Raise the spicy red lantern at Szechuan Taste in Cary

Raise the spicy red lantern at Szechuan Taste in Cary

The new string of red lanterns outside Cary’s new Szechuan Taste might woo you inside like a qipao-costumed concubine, and that might be alright if you like like Szechuan (or Sichuan as I like to spell it) food.  Sichuan fare isn’t for the faint of heart–or tongue–for that matter, and if you don’t like the fragrant, numbing and spicy Sichuan peppercorn that many of the cuisine’s dishes centers around, well, you will be out of luck.

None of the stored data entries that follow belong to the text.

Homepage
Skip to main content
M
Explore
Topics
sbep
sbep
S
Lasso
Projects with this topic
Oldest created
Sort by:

On a Saturday evening, it’s clear that the surrounding Chinese community has found, and enthusiastically embraced, Szechuan Taste. Every table inside is occupied by Chinese families, with cacophonous conversations in Cantonese and Mandarin rolling through the oblong restaurant space. By catering to authentic Chinese tastes, Szechuan Taste has seemingly filled a void that 35 Chinese left after two decades in business when it left its space on Kildaire Farm Road in Cary. And, instead of opening in another non-descript strip mall, like Cary’s nearby Super Wok and Taipei 101, it has opened in a rather nice and more modern and spacious standalone building in the Wellington Park shopping center that used to house both now-defunct Asian eateries Maru and Green Papaya.

An order of the beef tripe and shank might look tepid as an appetizer to what’s to come, except that it’s submerged in a pool of chili oil. Yes, the slices of the chilled beef are clumsily sliced, and the presentation is less than appealing, but it does the trick–it starts to numb your tongue and your nose starts to drip as you nibble along the chewy and fatty edges. The self-flagellating process begins.

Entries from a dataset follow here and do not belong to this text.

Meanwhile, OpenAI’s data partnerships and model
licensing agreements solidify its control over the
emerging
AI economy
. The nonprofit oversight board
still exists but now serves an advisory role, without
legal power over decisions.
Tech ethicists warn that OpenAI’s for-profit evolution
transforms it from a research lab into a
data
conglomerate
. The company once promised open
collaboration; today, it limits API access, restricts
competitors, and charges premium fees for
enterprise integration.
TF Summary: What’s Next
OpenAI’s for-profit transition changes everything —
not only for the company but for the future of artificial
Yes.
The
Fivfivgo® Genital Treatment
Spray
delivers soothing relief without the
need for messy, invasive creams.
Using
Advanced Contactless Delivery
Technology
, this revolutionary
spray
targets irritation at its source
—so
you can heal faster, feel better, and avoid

You might be done for after the mapo tofu if you can’t handle spicy foods. It’s a fiery red, unrefined vat of diced tofu, swirled with a fermented bean paste, and studded liberally with, yes, more sichuan peppercorns. After lamenting that they use soft tofu, instead of silky, you might trudge on anyway, sopping up the blistering little bits of the traditional Sichuan dish with bites of the cooling, steamed jasmine rice. After consecutive bites, you might be lulled into a state of delirium much like Anthony Bourdain’s celebrity French chef and friend Eric Ripert did on a recent episode of CNN’s Parts Unknown where the duo ventured out to the Sichuan province of China.

For a taste at Szechuan Taste, you’ll have to pay a higher price. The menu items seem to be on average, $1-$2 more elevated than other Chinese restaurants in the near vicinity that cater to more authentic Chinese palates. Though, those who find a perverse sadomasochistic pleasure in punishing themselves through eating spicy food probably won’t mind. And, for those people, just look for the red lanterns raised outside.